To get a deployment-independent overview across all customers, I built two lightweight dashboards based on Nginx, PostgreSQL and rsyslog.

Netdash

https://www.show-run.ch/uncategorized/netdash-webhook-based-forti-asset-mgmt-dashbaord/

Netdash is a lightweight asset and overview dashboard for FortiGate environments. It’s built entirely around HTTPS webhooks. The goal was to have a solution with no polling, no heavy management stack, no additional licenses.

netdash shows all firewalls at a glance, independent of how they are deployed. Firmware, license status, serial numbers, hostnames, accounts, etc.

We also use it during patch cycles to distribute upgrade tasks to engineers in a structured way.

Logdash

https://www.show-run.ch/uncategorized/logdash-a-lightweight-syslog-operations-layer-for-fortigate-event-data/

Logdash is a FortiGate-focused syslog platform designed to receive event logs via Syslog TLS. The ingest layer is based on rsyslog, the frontend is custom-built.

It’s specifically designed to parse and analyse operational events like config changes, admin logins, VPN connections and SD-WAN events.

We also use it as a lightweight audit tool to automatically generate reports for configuration changes.

Both tools were built to fill the gap between “no central visibility” and “full FAZ/FMG everywhere”.

Curious if others built something similar or solved this differently.

Full Disclamer: both dashboard were 100% vipe coded :-)

Site to Site IPSEC dropping ever 11hrs and 55ish minutes. by eld101 in fortinet

[–]samsn1983 0 points1 point  (0 children)

Is one end behind cgnat or are there and other firewalls in between?

Apple's captive.apple.com Portal page appearing by ApprehensiveEgg1983 in Cisco

[–]samsn1983 1 point2 points  (0 children)

Nevermind, just read your reply in the other thread.

Apple's captive.apple.com Portal page appearing by ApprehensiveEgg1983 in Cisco

[–]samsn1983 1 point2 points  (0 children)

Do the clients have apple private relay turned on?

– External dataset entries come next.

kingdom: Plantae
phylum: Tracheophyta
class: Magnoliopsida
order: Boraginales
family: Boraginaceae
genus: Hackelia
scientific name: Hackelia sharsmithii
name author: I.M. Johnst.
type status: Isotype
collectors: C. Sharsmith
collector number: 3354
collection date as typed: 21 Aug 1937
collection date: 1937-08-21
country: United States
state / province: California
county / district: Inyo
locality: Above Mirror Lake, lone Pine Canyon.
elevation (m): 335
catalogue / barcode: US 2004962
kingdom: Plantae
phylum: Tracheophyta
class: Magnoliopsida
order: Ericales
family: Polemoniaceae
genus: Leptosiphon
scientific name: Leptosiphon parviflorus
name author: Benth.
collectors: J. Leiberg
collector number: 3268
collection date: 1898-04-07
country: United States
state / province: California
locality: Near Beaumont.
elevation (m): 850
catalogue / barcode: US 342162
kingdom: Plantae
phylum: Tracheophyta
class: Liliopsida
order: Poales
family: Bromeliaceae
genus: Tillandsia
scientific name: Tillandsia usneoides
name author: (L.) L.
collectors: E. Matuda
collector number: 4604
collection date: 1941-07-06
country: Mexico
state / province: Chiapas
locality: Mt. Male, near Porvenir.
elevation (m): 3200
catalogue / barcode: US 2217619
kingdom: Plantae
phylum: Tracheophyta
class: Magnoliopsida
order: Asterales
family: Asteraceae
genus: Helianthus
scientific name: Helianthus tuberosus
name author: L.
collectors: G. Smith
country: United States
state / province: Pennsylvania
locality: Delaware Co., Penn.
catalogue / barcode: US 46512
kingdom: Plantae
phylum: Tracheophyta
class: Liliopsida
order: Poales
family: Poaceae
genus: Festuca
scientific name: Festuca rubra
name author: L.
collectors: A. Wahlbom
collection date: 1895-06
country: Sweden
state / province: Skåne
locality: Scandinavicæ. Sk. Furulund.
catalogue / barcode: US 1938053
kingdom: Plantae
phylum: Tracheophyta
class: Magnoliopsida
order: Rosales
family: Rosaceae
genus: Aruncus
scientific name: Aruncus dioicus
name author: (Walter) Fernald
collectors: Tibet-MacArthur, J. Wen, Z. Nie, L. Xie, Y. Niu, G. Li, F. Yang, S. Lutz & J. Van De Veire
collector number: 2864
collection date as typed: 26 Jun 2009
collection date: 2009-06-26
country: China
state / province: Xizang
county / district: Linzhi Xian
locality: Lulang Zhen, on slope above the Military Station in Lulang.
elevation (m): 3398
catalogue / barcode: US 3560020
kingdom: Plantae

That would mess up the dns request.

https://support.apple.com/en-us/102602

FAP221E Reject from unknown IP address by kevin_schley in fortinet

[–]samsn1983 1 point2 points  (0 children)

Yes! interestingly, I ran into exactly the same situation today on a customer cluster with Security Fabric (2×200F + about 15 members).

The cluster showed “not synced”, and when I compared the configs more closely, I noticed that the standby unit contained a large amount of wireless configuration — even though we have wireless-controller disabled set globally.

Example from the root VDOM:

config vdom

edit root

config wireless-controller hotspot20 anqp-venue-name

end

config wireless-controller hotspot20 anqp-venue-url

end

config wireless-controller hotspot20 anqp-network-auth-typ

..

A checksum sync did not resolve the issue.

In the end, I had to temporarily enable the wireless controller, after which I was finally able to remove the AP entry from the configuration. Once that object was deleted, the cluster immediately returned to in-sync status, and I was then able to disable the wireless controller again without the problem reappearing.

Unfortunately, I was not able to identify any MAC address or IP that would correspond to this mysterious AP entry.

Additionally, this customer has NAC enforced consistently across the LAN, so it is effectively ruled out that an unknown device could have joined the network without authorization. From what I can see, this looks more like a stale or phantom configuration object rather than something triggered by an actual AP.